- [EXERCISE]
Every line of the material needs an exact copy, apart from the images.
───
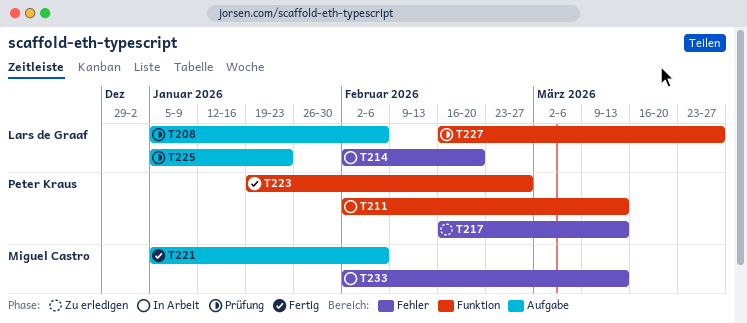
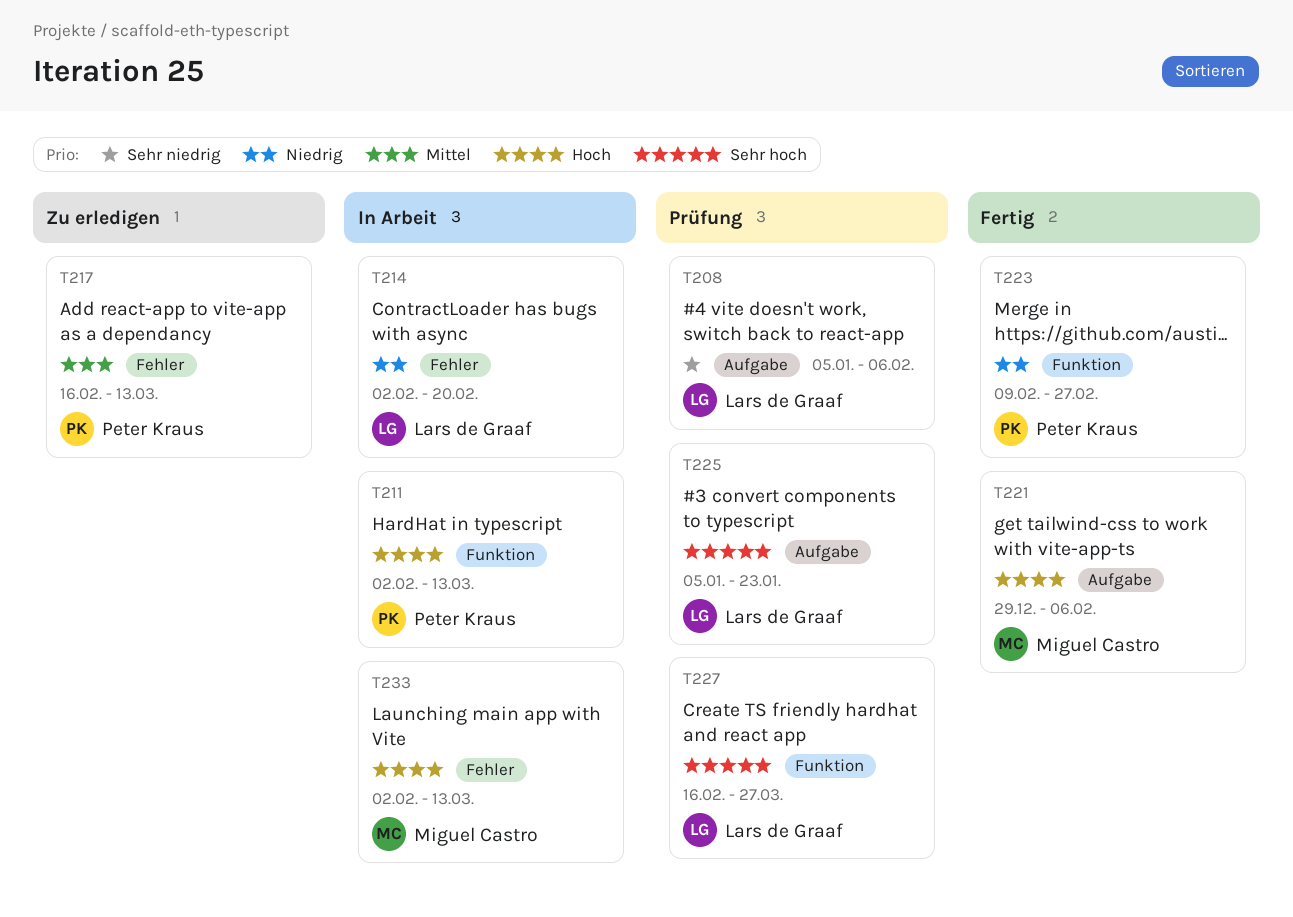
T221, start: Jan 5 -> Dec 29
T223, start: Jan 19 -> Feb 9

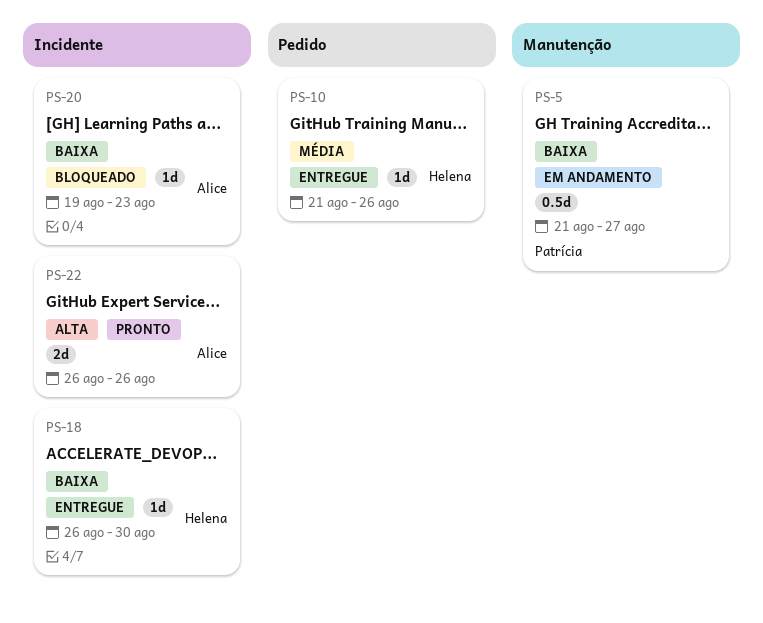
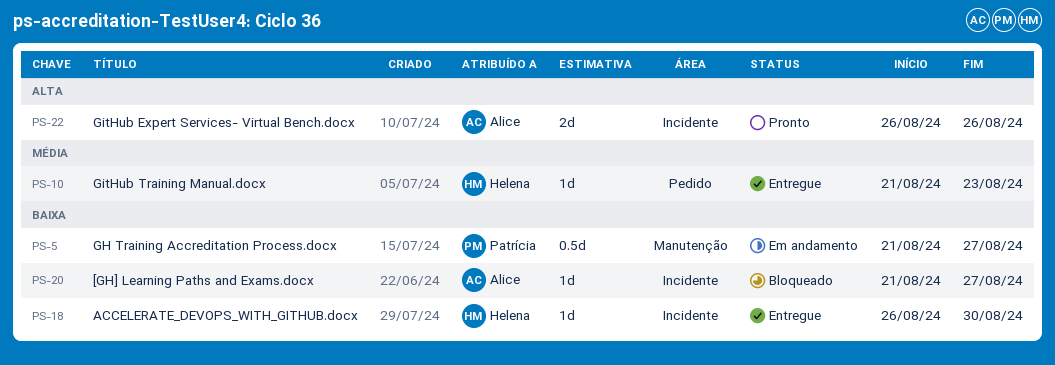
PS-10, due: Aug 26 -> Aug 23
PS-20, start: Aug 19 -> Aug 21
PS-20, due: Aug 23 -> Aug 27

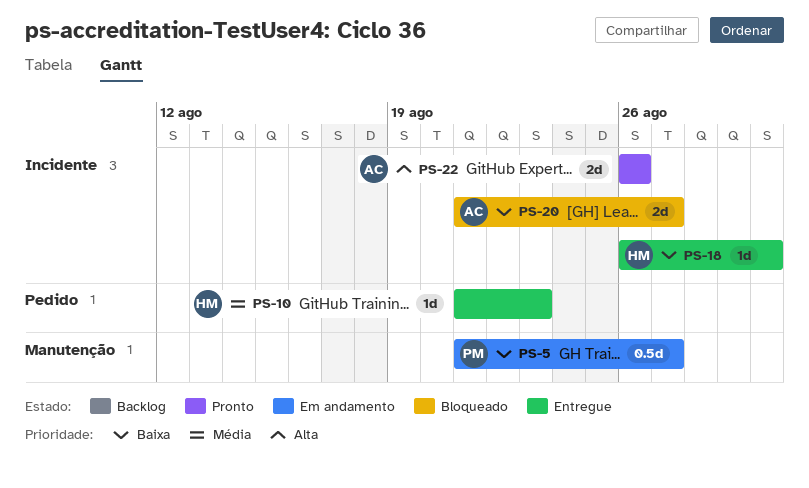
PS-20, estimate: 1d -> 2d

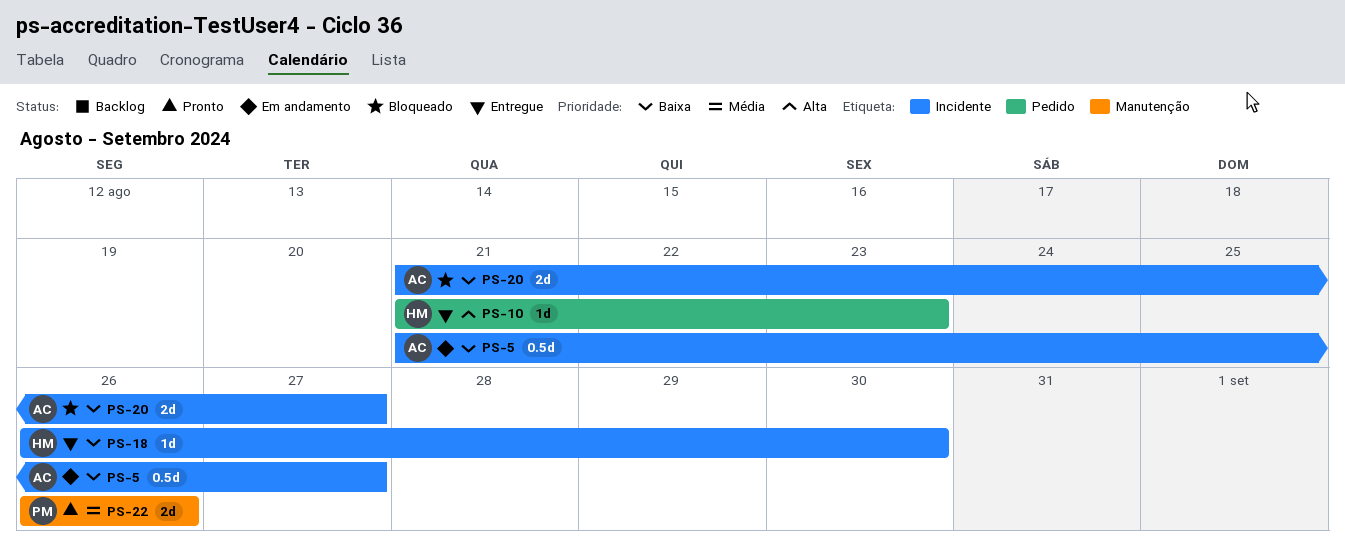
PS-5, owner: PM -> AC
PS-5, label: Manutenção -> Incidente
PS-10, priority: Média -> Alta
PS-22, owner: AC -> PM
PS-22, priority: Alta -> Média
PS-22, label: Incidente -> Manutenção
───
- [SOLUTION]
T221, start: Jan 5 -> Dec 29
T223, start: Jan 19 -> Feb 9

PS-10, due: Aug 26 -> Aug 23
PS-20, start: Aug 19 -> Aug 21
PS-20, due: Aug 23 -> Aug 27

PS-20, estimate: 1d -> 2d

PS-5, owner: PM -> AC
PS-5, label: Manutenção -> Incidente
PS-10, priority: Média -> Alta
PS-22, owner: AC -> PM
PS-22, priority: Alta -> Média
PS-22, label: Incidente -> Manutenção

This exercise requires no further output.